### Your goal
Would you please transcribe exactly the lines from the one containing "After every picture, add" through the end of the material below, and only those?

### Entries shown
______________________________
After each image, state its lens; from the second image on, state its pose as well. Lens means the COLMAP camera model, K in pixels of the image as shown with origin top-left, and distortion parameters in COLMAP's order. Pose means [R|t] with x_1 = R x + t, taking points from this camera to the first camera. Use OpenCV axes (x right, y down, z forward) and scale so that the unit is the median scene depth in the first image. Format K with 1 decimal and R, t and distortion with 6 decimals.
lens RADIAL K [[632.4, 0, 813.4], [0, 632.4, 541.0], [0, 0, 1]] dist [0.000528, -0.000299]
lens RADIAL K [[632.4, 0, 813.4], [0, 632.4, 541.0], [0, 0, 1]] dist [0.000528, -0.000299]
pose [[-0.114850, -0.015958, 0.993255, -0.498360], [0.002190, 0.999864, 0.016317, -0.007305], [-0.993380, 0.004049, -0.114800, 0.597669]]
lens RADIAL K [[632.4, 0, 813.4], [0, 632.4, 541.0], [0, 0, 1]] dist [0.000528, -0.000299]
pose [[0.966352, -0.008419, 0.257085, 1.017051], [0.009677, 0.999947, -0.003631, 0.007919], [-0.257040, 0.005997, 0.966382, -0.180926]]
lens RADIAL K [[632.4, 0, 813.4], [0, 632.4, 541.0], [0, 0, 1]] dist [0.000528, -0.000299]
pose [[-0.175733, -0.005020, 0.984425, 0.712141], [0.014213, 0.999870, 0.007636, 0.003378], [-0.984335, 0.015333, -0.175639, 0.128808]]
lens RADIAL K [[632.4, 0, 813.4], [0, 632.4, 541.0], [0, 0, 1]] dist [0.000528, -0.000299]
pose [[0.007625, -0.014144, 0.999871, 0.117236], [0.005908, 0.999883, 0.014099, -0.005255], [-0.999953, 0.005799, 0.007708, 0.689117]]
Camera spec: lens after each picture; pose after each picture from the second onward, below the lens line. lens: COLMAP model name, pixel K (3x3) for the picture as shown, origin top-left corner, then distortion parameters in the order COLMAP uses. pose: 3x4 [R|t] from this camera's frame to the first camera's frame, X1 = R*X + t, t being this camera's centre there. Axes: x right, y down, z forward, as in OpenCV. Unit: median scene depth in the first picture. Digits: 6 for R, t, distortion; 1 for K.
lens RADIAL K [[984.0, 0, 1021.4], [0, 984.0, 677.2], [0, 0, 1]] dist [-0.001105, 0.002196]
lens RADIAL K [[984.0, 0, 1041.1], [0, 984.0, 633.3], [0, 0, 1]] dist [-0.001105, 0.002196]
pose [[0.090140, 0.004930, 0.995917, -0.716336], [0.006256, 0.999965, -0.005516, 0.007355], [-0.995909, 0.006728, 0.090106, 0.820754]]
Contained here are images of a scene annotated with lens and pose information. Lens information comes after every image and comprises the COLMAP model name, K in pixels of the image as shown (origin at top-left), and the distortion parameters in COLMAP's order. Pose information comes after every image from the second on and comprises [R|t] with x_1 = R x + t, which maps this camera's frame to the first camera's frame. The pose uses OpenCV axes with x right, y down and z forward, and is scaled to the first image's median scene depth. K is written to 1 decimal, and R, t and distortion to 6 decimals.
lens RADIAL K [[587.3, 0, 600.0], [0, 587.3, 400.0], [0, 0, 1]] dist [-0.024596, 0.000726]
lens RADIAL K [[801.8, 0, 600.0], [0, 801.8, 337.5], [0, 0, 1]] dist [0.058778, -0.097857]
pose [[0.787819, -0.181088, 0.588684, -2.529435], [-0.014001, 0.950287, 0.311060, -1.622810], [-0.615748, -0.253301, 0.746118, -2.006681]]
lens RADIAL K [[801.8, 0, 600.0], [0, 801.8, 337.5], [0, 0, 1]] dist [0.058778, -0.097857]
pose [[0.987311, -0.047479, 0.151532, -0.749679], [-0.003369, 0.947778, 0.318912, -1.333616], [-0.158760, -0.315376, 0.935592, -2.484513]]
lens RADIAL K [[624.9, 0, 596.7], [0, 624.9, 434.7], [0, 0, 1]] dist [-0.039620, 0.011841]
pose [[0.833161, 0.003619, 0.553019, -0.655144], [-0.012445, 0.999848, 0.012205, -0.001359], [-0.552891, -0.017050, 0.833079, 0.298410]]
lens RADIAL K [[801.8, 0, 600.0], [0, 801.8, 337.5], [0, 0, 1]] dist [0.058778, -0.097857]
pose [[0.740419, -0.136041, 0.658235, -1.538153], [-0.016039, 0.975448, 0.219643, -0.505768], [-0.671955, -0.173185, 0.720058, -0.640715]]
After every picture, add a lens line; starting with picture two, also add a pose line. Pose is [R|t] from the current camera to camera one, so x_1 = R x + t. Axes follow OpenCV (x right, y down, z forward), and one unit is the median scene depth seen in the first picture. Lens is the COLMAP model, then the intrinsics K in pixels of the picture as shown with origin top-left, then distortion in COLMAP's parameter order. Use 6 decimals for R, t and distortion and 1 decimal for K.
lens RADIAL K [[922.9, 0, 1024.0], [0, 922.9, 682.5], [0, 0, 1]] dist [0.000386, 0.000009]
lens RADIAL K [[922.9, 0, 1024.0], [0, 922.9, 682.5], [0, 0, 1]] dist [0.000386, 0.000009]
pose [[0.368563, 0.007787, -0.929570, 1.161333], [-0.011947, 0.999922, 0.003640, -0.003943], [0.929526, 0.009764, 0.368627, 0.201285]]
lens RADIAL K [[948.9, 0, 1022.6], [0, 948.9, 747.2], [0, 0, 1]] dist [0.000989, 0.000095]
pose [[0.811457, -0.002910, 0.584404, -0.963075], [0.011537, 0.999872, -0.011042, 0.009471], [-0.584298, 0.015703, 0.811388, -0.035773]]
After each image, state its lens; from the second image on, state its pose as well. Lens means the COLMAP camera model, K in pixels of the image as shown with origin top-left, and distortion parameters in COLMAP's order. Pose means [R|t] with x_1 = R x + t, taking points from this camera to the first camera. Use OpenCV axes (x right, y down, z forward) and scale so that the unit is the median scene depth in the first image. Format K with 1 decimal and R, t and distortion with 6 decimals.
______________________________
### Expected answer
After every picture, add a lens line; starting with picture two, also add a pose line. Pose is [R|t] from the current camera to camera one, so x_1 = R x + t. Axes follow OpenCV (x right, y down, z forward), and one unit is the median scene depth seen in the first picture. Lens is the COLMAP model, then the intrinsics K in pixels of the picture as shown with origin top-left, then distortion in COLMAP's parameter order. Use 6 decimals for R, t and distortion and 1 decimal for K.
lens RADIAL K [[922.9, 0, 1024.0], [0, 922.9, 682.5], [0, 0, 1]] dist [0.000386, 0.000009]
lens RADIAL K [[922.9, 0, 1024.0], [0, 922.9, 682.5], [0, 0, 1]] dist [0.000386, 0.000009]
pose [[0.368563, 0.007787, -0.929570, 1.161333], [-0.011947, 0.999922, 0.003640, -0.003943], [0.929526, 0.009764, 0.368627, 0.201285]]
lens RADIAL K [[948.9, 0, 1022.6], [0, 948.9, 747.2], [0, 0, 1]] dist [0.000989, 0.000095]
pose [[0.811457, -0.002910, 0.584404, -0.963075], [0.011537, 0.999872, -0.011042, 0.009471], [-0.584298, 0.015703, 0.811388, -0.035773]]
After each image, state its lens; from the second image on, state its pose as well. Lens means the COLMAP camera model, K in pixels of the image as shown with origin top-left, and distortion parameters in COLMAP's order. Pose means [R|t] with x_1 = R x + t, taking points from this camera to the first camera. Use OpenCV axes (x right, y down, z forward) and scale so that the unit is the median scene depth in the first image. Format K with 1 decimal and R, t and distortion with 6 decimals.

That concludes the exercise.